で、ロビン・クックがそんなものを国会で引用したというのが本当だとして、なぜそれを引用したのかというコンテクストについて。これは、通常はハンサードを見れば確認できるのだけど、Redditでのポストによるとハンサードには残っていないそうです。それどころか、クックが国会で「アルカイダ」について述べたことも確認できないとのこと。(ただ、ハンサードは議事録ですが、形になる前に編集が入ります。この件とは系統が全然違いますが、ジョン・プレスコットの事例を参照。これはウィキペディアでも調べられると思います。)
ロビン・クックは、イラク戦争には反対したのですが、アフガニスタン爆撃は支持しています。もっと注目すべきは、旧ユーゴスラヴィアに対する「人道的介入」の推進役だったという点、またイラクに対する経済制裁を推進していた点だと私は思います。それは今は直接的には関係ないけど。
http://www.opendemocracy.net/globalization-institutions_government/robincook_2742.jsp
むろん、アルカイダという「緩やかな連合体」は、例えばIRAのような「組織」(IRAは入るときに宣誓をしなければならないし、メンバーが守らねばならない規約もありました)ではないし、それを言うためには、「アルカイダという組織」は存在していないと言ってもいいかもしれない。でもそれは言葉遊びの域に近い。ロビン・クックがどこかで「ひとつの組織としてのアルカイダは存在しない」と述べたことはあったのかもしれませんが(あくまでも「かも」)、それは「すべてはアメリカの筋書き」という意味ではない。

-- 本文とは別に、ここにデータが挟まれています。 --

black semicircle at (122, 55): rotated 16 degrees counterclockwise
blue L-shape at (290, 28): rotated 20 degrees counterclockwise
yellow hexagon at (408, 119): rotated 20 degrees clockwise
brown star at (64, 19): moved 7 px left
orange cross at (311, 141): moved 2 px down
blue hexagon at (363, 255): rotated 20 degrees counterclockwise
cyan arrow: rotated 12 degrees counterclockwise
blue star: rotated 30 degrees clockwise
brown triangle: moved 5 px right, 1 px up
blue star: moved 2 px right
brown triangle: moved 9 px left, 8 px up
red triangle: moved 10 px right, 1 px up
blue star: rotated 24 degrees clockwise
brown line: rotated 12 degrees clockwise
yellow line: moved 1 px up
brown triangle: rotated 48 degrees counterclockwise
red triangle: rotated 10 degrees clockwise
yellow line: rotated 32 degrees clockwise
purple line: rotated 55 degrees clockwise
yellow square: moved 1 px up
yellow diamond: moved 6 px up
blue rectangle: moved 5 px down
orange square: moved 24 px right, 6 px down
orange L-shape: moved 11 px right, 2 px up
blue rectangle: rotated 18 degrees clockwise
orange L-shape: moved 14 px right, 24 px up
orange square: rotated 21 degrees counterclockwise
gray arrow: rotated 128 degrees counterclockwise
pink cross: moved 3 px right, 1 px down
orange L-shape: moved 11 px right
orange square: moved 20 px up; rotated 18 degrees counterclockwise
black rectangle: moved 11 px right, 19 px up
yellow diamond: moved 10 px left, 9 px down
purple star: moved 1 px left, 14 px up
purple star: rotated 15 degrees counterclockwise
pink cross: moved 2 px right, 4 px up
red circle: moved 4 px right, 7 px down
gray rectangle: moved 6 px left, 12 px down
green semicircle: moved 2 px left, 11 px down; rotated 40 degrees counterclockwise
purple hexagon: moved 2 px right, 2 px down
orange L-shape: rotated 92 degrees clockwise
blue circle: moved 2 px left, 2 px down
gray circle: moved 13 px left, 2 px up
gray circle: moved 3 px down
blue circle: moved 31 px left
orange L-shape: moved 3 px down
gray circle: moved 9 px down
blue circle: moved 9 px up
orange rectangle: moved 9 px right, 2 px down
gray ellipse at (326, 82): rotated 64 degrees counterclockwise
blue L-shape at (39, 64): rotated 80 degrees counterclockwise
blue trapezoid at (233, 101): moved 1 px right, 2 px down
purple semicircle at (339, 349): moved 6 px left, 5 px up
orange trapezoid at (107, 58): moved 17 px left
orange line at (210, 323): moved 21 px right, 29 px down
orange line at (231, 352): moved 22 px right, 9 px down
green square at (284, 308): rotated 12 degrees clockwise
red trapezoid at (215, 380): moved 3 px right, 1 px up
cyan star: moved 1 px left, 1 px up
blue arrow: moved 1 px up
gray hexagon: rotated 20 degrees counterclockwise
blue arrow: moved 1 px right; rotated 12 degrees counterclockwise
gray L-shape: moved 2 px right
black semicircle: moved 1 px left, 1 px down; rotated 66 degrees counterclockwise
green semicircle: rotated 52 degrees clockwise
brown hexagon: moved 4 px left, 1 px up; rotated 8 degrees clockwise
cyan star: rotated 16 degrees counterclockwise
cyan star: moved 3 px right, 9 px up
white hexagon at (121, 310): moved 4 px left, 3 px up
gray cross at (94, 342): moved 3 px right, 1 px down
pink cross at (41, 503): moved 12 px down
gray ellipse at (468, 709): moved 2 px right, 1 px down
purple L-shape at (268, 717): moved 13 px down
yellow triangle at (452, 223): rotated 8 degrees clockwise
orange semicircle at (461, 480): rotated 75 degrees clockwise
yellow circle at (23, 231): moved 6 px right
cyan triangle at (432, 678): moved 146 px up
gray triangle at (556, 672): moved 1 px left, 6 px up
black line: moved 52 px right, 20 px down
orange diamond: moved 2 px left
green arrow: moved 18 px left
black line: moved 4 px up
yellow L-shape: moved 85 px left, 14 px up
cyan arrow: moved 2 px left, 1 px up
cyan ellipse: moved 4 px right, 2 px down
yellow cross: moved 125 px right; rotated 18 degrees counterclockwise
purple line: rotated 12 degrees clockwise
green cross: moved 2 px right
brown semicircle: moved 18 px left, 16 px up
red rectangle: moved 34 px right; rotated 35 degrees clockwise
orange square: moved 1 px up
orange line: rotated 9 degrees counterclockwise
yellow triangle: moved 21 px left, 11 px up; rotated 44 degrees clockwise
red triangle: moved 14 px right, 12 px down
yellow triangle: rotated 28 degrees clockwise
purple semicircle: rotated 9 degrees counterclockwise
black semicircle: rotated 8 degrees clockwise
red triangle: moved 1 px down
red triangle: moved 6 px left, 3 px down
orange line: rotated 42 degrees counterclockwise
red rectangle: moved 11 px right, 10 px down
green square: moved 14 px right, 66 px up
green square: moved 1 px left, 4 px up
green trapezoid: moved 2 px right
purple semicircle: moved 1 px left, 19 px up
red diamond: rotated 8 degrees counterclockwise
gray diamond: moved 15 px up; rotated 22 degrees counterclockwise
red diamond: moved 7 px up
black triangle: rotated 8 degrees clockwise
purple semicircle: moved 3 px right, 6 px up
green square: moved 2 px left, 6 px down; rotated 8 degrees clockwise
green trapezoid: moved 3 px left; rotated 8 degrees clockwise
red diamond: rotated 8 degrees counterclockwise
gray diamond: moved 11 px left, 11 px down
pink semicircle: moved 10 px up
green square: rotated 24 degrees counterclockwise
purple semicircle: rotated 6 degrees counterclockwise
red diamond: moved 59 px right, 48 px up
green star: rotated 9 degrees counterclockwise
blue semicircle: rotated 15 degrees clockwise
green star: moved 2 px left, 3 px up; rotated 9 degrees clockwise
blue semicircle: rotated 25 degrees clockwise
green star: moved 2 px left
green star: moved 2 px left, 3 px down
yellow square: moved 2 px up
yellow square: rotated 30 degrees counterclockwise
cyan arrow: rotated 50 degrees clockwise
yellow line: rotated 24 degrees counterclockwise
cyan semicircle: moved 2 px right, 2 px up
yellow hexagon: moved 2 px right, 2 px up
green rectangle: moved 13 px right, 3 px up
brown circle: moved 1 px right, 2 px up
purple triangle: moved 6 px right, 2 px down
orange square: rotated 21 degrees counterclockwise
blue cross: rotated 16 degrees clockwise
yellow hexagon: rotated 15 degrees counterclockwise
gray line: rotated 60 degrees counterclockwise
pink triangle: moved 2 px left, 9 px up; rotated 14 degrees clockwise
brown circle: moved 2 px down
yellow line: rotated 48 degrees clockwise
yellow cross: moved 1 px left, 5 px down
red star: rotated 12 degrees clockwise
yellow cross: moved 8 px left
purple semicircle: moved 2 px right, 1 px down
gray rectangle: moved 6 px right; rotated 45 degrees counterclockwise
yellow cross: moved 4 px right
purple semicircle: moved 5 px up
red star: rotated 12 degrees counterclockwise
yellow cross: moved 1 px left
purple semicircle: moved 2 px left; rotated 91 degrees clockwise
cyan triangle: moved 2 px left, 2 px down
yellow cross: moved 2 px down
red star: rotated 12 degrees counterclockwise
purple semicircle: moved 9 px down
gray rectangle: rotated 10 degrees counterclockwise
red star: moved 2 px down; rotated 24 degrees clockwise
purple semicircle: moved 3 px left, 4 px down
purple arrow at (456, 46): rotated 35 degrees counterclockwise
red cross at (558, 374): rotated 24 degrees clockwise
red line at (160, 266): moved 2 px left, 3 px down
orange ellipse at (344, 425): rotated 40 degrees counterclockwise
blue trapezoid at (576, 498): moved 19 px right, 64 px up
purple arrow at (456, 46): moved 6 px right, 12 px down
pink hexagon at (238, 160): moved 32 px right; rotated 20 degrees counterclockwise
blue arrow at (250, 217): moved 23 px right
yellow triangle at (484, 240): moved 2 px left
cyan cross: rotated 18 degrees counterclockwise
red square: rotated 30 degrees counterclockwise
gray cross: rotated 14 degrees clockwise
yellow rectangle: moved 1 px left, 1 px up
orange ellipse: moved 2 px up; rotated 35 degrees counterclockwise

なお、daily.pkは、少し見てみたところ、信頼できる (trustable) ソースのようには見えません。多分「新聞」ではなくオンラインだけのニュースサイトで、信用性は担保されていない。
一応、whois情報。
http://whois.domaintools.com/daily.pk
ははは、となりますな、これは。
それと、Redditで何度か、Power of Nightmaresが言及されていますが、これは下記で見られるはずです。(Google videoなどでも見られますが。)
http://www.archive.org/details/ThePowerOfNightmares
2004年にAdam Curtisという人が制作したすごいドキュメンタリーですが、「自作自演説」の話ではありません。プロパガンダというものについての話です。昨年だっけ、今年だっけ、同じくBBCでピーター・テイラーの「テロリズム」についてのドキュメンタリーがあったのですが、それと似た傾向のドキュメンタリー(って、説明になってないかも)。